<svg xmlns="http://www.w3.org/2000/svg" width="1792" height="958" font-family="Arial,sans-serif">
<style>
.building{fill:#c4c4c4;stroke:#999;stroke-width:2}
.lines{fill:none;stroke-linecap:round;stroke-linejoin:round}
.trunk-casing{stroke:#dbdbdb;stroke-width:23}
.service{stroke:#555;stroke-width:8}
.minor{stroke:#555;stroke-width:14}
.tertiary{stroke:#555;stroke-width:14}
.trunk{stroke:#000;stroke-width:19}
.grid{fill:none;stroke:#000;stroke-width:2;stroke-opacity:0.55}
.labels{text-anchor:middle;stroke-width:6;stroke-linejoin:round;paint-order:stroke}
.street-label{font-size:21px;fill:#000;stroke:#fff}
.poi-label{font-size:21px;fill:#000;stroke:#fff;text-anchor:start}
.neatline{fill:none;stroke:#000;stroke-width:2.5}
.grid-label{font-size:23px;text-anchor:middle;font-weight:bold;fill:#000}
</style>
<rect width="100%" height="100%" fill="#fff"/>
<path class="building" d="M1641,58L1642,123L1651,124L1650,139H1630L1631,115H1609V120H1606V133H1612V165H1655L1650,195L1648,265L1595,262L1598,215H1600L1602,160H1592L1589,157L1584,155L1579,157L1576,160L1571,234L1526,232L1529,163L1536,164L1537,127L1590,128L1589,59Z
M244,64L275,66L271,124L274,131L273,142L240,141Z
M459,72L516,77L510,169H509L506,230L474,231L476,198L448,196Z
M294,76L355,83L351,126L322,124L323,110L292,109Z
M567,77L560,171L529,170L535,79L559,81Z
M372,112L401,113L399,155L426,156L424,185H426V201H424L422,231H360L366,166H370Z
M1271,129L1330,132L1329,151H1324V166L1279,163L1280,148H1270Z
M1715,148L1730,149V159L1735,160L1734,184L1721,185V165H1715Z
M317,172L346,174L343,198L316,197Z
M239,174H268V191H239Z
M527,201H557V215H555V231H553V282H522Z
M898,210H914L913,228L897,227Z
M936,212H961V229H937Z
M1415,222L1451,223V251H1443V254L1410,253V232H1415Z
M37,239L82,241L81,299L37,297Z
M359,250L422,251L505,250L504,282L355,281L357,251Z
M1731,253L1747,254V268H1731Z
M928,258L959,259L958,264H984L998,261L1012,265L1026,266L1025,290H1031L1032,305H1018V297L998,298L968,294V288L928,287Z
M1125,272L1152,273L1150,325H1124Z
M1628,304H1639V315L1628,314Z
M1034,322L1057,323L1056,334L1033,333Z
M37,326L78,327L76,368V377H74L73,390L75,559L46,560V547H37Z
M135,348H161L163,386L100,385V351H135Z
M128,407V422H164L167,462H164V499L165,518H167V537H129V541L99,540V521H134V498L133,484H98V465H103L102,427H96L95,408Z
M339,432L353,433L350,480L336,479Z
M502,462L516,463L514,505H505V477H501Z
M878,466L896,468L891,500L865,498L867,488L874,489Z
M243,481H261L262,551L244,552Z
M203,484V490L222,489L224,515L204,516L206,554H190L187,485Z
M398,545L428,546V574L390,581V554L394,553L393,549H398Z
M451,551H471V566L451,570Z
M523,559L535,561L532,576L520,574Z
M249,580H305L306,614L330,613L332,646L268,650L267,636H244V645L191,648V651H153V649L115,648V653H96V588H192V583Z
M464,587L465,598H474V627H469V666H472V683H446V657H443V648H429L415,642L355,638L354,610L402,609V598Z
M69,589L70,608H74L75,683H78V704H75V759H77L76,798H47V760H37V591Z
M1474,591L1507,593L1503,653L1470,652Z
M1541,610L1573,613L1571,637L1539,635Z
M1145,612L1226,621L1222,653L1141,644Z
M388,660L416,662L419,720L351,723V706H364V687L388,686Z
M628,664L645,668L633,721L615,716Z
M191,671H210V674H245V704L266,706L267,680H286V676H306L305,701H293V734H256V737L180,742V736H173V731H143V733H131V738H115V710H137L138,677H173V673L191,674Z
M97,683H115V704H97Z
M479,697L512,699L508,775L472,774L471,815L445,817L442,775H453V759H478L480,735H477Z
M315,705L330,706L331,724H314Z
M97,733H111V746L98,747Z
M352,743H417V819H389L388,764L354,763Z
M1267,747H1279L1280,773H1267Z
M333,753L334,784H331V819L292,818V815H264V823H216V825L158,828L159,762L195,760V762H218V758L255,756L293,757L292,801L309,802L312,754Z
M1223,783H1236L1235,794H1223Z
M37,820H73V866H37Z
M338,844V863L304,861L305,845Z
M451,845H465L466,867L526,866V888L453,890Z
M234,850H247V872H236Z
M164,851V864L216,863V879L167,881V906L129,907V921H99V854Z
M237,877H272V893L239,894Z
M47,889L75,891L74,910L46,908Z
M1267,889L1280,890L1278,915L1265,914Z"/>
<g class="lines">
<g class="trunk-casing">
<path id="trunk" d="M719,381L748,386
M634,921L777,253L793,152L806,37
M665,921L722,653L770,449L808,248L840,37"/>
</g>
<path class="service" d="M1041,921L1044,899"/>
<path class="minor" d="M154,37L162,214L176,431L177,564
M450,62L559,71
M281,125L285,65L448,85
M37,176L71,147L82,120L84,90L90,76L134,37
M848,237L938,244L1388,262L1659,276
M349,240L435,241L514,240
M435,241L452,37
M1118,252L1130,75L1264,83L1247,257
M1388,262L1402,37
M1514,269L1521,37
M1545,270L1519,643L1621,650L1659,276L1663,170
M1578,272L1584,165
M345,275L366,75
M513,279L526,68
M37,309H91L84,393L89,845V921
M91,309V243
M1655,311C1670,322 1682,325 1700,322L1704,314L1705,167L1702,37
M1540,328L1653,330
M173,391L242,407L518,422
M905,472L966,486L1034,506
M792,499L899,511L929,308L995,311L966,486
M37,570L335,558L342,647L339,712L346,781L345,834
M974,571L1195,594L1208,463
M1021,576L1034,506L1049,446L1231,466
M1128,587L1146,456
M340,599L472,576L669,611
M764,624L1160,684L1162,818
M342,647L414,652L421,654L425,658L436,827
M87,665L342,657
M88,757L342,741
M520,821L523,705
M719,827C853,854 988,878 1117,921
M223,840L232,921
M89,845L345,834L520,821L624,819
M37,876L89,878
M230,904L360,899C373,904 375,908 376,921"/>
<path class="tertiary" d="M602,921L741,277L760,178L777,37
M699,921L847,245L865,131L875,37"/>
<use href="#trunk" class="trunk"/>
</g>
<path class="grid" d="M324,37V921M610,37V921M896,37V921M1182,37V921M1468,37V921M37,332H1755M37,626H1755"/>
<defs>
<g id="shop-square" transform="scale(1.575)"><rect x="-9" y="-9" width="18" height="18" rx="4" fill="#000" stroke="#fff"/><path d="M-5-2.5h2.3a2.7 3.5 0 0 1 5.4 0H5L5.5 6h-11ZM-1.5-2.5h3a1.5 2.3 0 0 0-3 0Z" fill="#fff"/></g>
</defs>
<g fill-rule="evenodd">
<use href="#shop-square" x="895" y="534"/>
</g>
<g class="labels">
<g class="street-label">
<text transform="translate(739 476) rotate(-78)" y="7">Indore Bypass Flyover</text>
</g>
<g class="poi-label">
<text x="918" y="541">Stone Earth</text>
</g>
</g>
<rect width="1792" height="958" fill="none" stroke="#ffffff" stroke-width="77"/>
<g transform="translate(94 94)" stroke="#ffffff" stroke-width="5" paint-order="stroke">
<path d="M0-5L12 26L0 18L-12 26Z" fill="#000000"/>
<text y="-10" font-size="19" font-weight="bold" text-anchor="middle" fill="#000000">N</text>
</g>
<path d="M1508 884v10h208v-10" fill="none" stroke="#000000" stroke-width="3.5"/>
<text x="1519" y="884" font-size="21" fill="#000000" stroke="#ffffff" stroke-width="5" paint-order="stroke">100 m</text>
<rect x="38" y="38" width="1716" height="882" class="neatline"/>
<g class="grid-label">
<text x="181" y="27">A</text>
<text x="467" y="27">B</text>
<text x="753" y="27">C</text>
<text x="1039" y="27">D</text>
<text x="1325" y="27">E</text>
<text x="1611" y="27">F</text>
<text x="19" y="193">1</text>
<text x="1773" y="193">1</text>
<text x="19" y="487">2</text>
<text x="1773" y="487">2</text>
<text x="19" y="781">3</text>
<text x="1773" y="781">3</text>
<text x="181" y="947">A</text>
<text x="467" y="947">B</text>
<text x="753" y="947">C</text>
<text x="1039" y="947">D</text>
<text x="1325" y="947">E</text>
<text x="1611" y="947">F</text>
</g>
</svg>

» **Exercise**
Report all lines of the material that contain the word "labels".

» **Response to the exercise**
.labels{text-anchor:middle;stroke-width:6;stroke-linejoin:round;paint-order:stroke}
<g class="labels">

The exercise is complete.